Le constat est donc sans appel : on ne s'ennuie plus, on ne sait plus s'ennuyer. Notre société du travail bannit l’ennui. Sa valeur suprême est l’activité, la sollicitation et si on s’ennuie c’est qu’on n'est pas aussi efficace qu’on pourrait l’être. La recherche de la performance. Dès que l'on doit combler quelques minutes d'attente, de non-activité, dans une salle d'attente, dans le métro etc... on a à notre disposition un arsenal d'armes afin de "tuer l'ennui" (avouez que l'expression veut dire quelque chose : il s'agit de tuer Mr. Ennui) : les réseaux sociaux, Candy Crush ou écouter de la musique aident à combler ces moments.
Et pourtant on parle bien encore d'ennui aujourd'hui. On dit que l'on s'est ennuyé lorsque l'on avait rien de spécial à faire et que l'on s'est alors retrouvé à lire, regarder la télévision, aller sur Netflix ou Youtube. Pourtant notre esprit est bien occupé à quelque chose et est stimulé par des stimuli externes. Tout cela vient du fait que l'on associe l'ennui avec la non-productivité. Vision bien capitaliste de la chose.
Pris dans nos rythmes de vie effrénés où nous sommes hyper connectés en permanence, nous avons désormais du mal à supporter les moments d’ennui. C'est une évolution pour l'Homme. Nos ancêtres (on ne parle pas de tatie Danielle hein, mais les hommes des cavernes) connaissaient de longues périodes d'inactivité. On peut donc penser que notre être est fait pour connaitre ces périodes.

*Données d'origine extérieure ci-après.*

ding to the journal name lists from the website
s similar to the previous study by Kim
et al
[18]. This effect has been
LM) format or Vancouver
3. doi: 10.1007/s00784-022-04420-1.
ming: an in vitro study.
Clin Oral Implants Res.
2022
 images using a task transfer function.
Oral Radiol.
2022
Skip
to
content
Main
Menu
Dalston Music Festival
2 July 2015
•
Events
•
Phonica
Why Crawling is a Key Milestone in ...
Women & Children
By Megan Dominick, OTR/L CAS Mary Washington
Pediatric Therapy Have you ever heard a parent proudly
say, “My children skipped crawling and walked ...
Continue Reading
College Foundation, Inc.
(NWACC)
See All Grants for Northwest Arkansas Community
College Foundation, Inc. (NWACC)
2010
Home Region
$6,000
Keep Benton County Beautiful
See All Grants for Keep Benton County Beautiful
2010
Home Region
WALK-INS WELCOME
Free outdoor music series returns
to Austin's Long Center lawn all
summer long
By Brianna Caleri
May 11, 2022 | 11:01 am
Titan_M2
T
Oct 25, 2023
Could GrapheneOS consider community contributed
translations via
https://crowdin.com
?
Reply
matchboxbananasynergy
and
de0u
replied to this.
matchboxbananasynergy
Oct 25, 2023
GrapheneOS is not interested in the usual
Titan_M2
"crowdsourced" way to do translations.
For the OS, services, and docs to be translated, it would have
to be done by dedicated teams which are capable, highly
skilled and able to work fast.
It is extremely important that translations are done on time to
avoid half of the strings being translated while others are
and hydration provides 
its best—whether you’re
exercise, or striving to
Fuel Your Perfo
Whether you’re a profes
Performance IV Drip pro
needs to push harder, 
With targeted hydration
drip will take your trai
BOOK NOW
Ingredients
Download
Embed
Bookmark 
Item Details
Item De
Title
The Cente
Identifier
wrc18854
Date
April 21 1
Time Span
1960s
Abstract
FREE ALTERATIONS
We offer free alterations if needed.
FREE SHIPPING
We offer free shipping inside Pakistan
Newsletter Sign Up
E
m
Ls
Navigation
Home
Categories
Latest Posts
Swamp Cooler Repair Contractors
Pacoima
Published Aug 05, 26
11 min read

Or aujourd'hui, s'ennuyer n'est plus au programme. En 2015, les résultats d'une expérience assez surprenante ont été publiés dans la revue Science. Des scientifiques ont placé des individus choisis au hasard dans une pièce vide sans rien à faire pendant 15 min. Juste eux. Néanmoins, les cobayes avaient le choix : ils pouvaient choisir de ne rien faire et donc de s'ennuyer ou bien ils avaient à leur disposition un bouton qui délivre un choc électrique. Le résultat est sans appel : 66% des individus de sexe masculin appuient sur ce bouton car cela les occupe même s'ils reçoivent une décharge en échange.